Start of Exercise materials

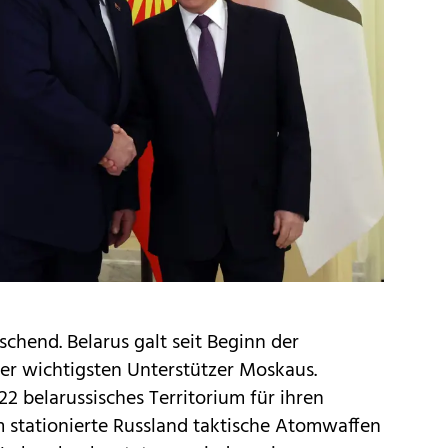
hend. Belarus galt seit Beginn der
 der wichtigsten Unterstützer Moskaus.
2 belarussisches Territorium für ihren
m stationierte Russland taktische Atomwaffen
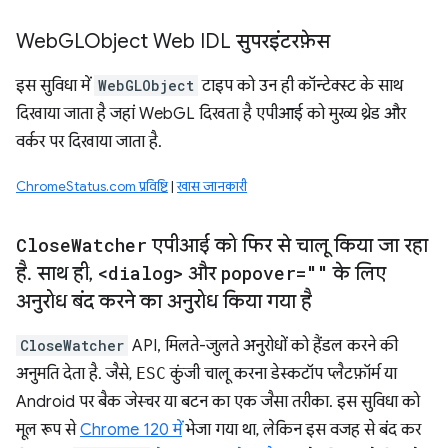
Web
GLObject Web IDL सुपरइंटरफ़ेस
इस सुविधा में
WebGLObject
टाइप को उन ही कॉन्टेक्स्ट के साथ
दिखाया जाता है जहां WebGL दिखता है एपीआई को मुख्य थ्रेड और
वर्कर पर दिखाया जाता है.
ChromeStatus.com प्रविष्टि
|
खास जानकारी
Close
Watcher
एपीआई को फिर से चालू किया जा रहा
है
.
साथ ही
,
<dialog>
और
popover=""
के लिए
अनुरोध बंद करने का अनुरोध किया गया है
CloseWatcher
API, मिलते-जुलते अनुरोधों को हैंडल करने की
अनुमति देता है. जैसे,
ESC
कुंजी चालू करना डेस्कटॉप प्लैटफ़ॉर्म या
Android पर बैक जेस्चर या बटन का एक जैसा तरीका. इस सुविधा को
मूल रूप से
Chrome 120 में
भेजा गया था, लेकिन इस वजह से बंद कर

End of Exercise materials

_Activity:_ Return each line of the data, keeping its wording exact and omitting pictures.

_Completed task:_
hend. Belarus galt seit Beginn der
 der wichtigsten Unterstützer Moskaus.
2 belarussisches Territorium für ihren
m stationierte Russland taktische Atomwaffen
Web
GLObject Web IDL सुपरइंटरफ़ेस
इस सुविधा में
WebGLObject
टाइप को उन ही कॉन्टेक्स्ट के साथ
दिखाया जाता है जहां WebGL दिखता है एपीआई को मुख्य थ्रेड और
वर्कर पर दिखाया जाता है.
ChromeStatus.com प्रविष्टि
|
खास जानकारी
Close
Watcher
एपीआई को फिर से चालू किया जा रहा
है
.
साथ ही
,
<dialog>
और
popover=""
के लिए
अनुरोध बंद करने का अनुरोध किया गया है
CloseWatcher
API, मिलते-जुलते अनुरोधों को हैंडल करने की
अनुमति देता है. जैसे,
ESC
कुंजी चालू करना डेस्कटॉप प्लैटफ़ॉर्म या
Android पर बैक जेस्चर या बटन का एक जैसा तरीका. इस सुविधा को
मूल रूप से
Chrome 120 में
भेजा गया था, लेकिन इस वजह से बंद कर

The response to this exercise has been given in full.